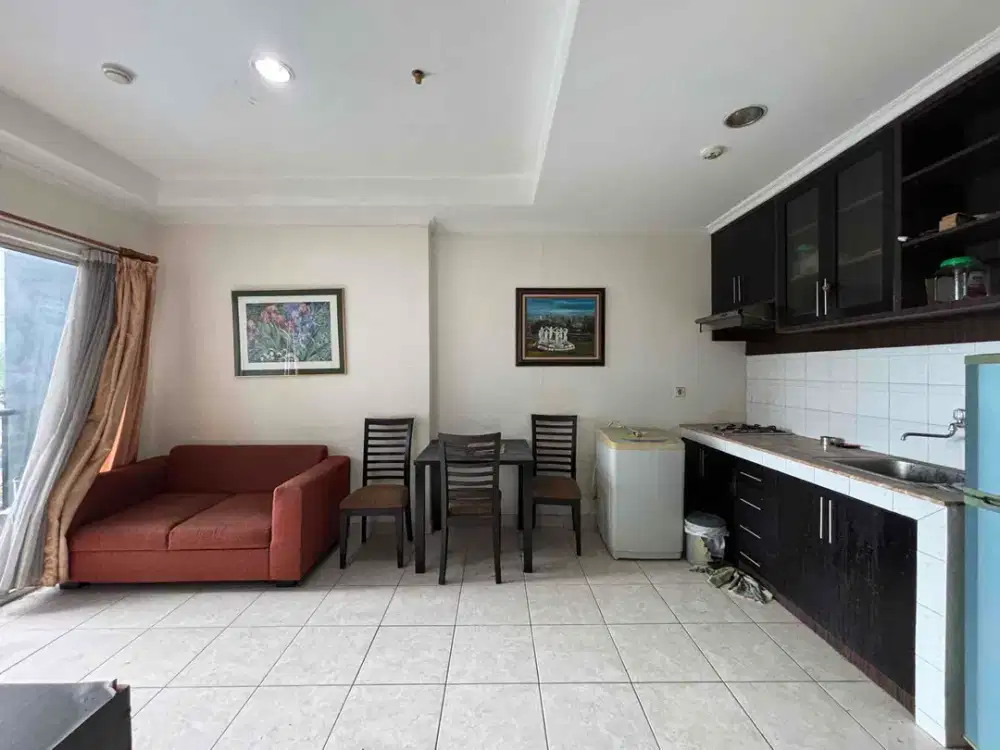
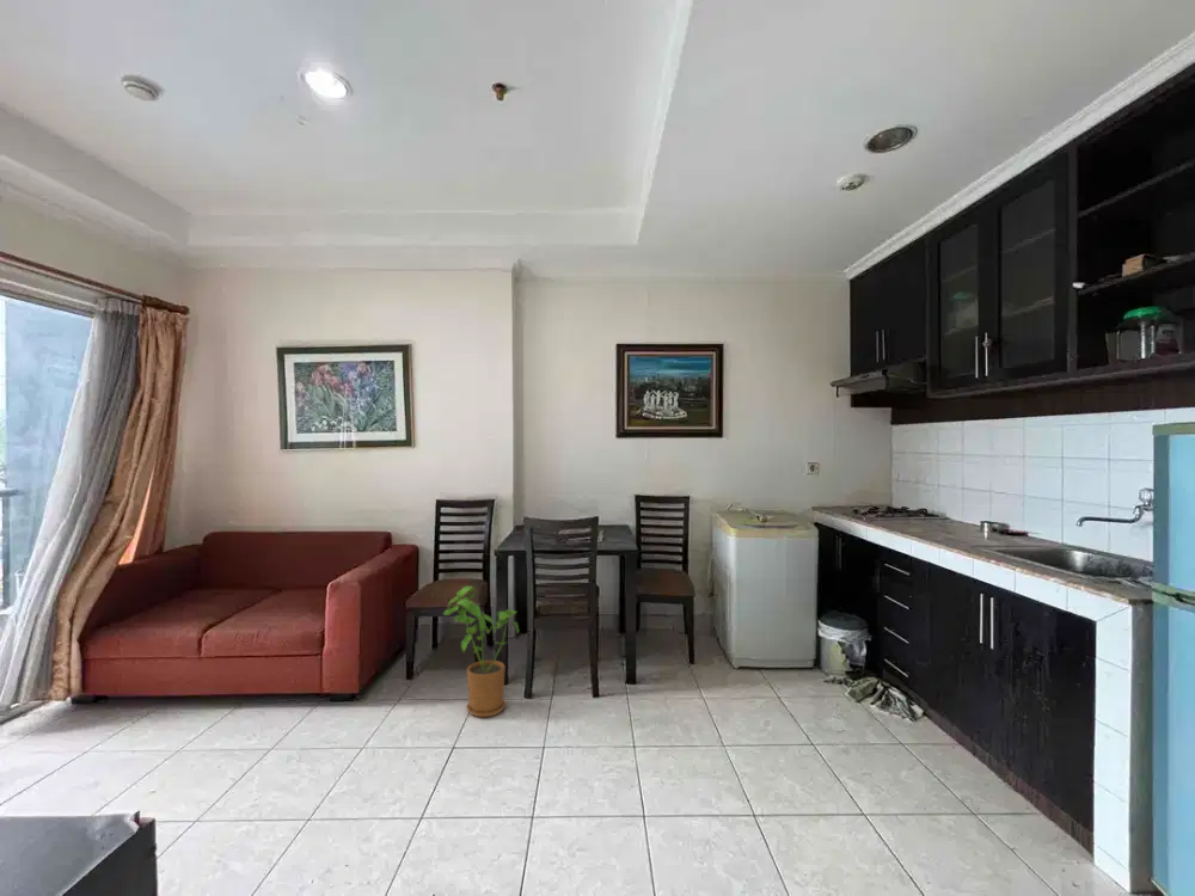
+ house plant [442,585,520,719]
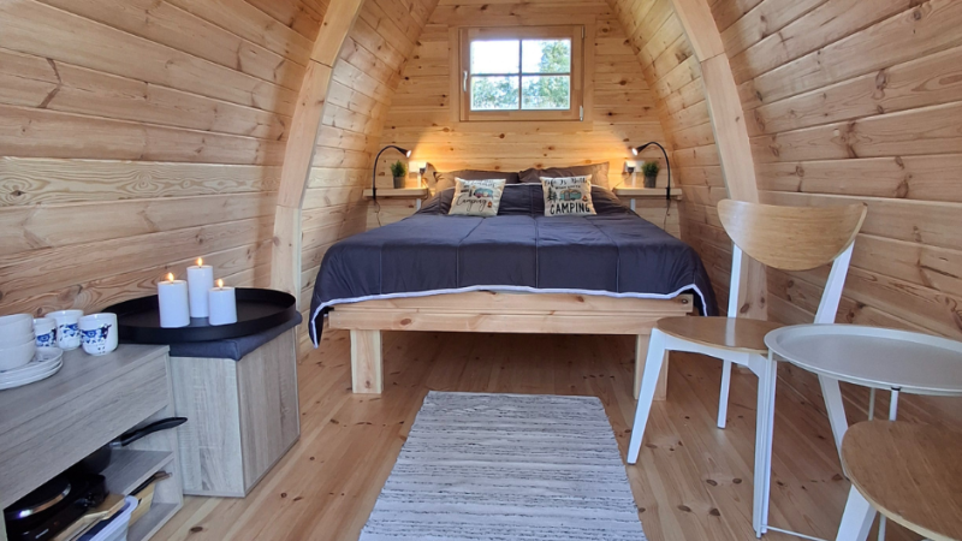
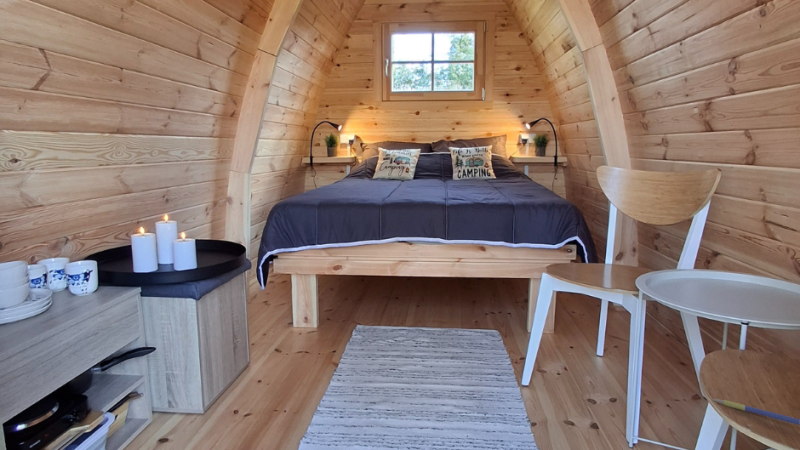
+ pen [711,398,800,426]
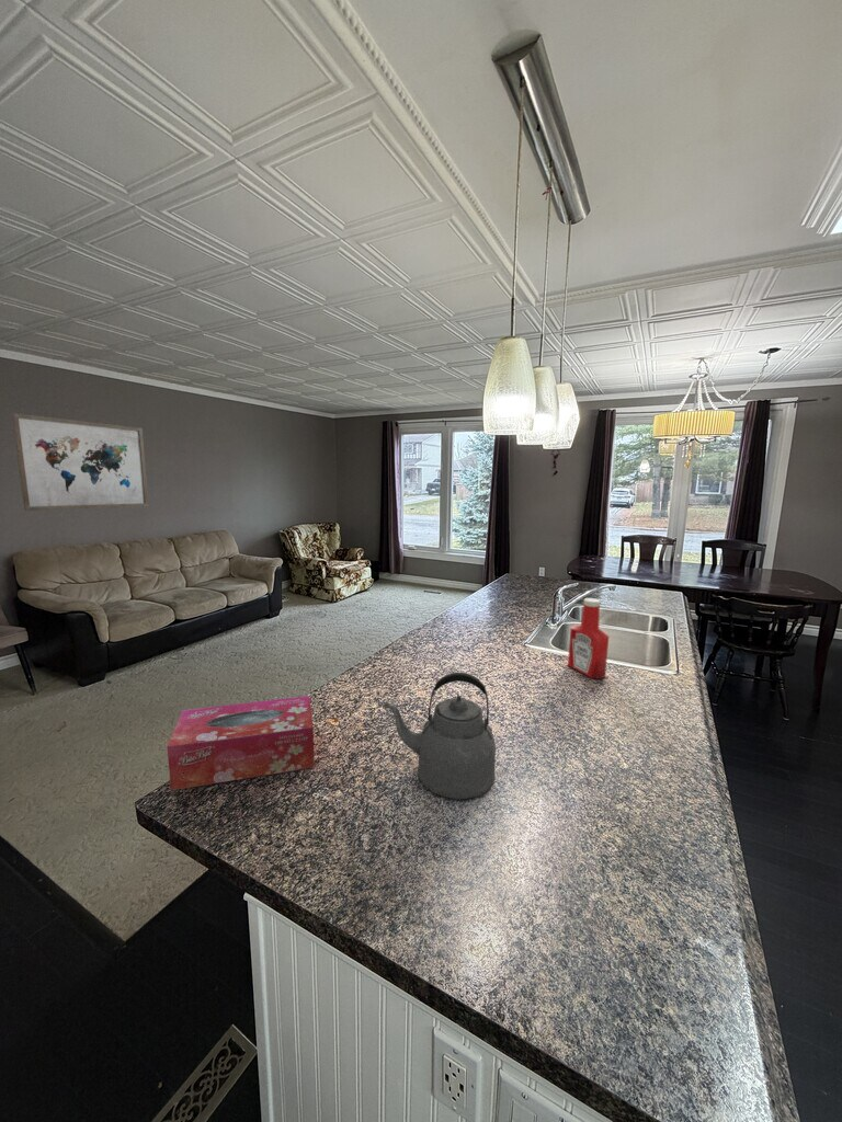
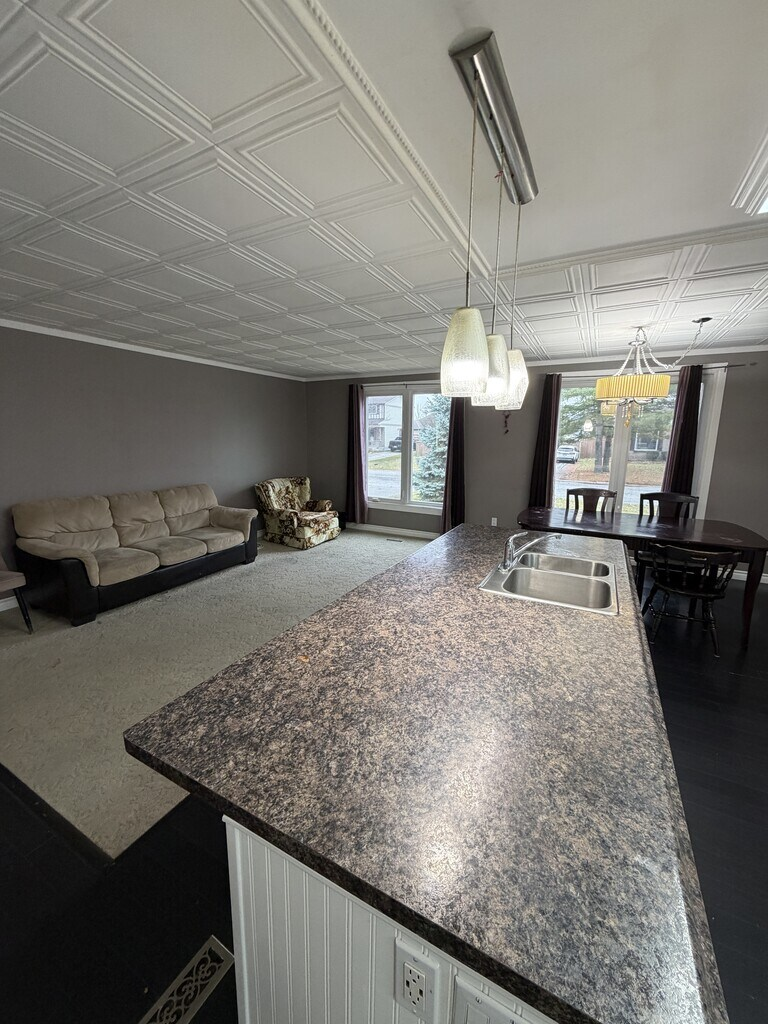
- wall art [11,412,150,512]
- kettle [382,672,497,800]
- tissue box [166,695,315,791]
- soap bottle [567,597,610,680]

What to produce »
Copy, exactly as written, the lines above, beginning with the one that contains "- tissue box [166,695,315,791]" and ending with the last.

Written response »
- tissue box [166,695,315,791]
- soap bottle [567,597,610,680]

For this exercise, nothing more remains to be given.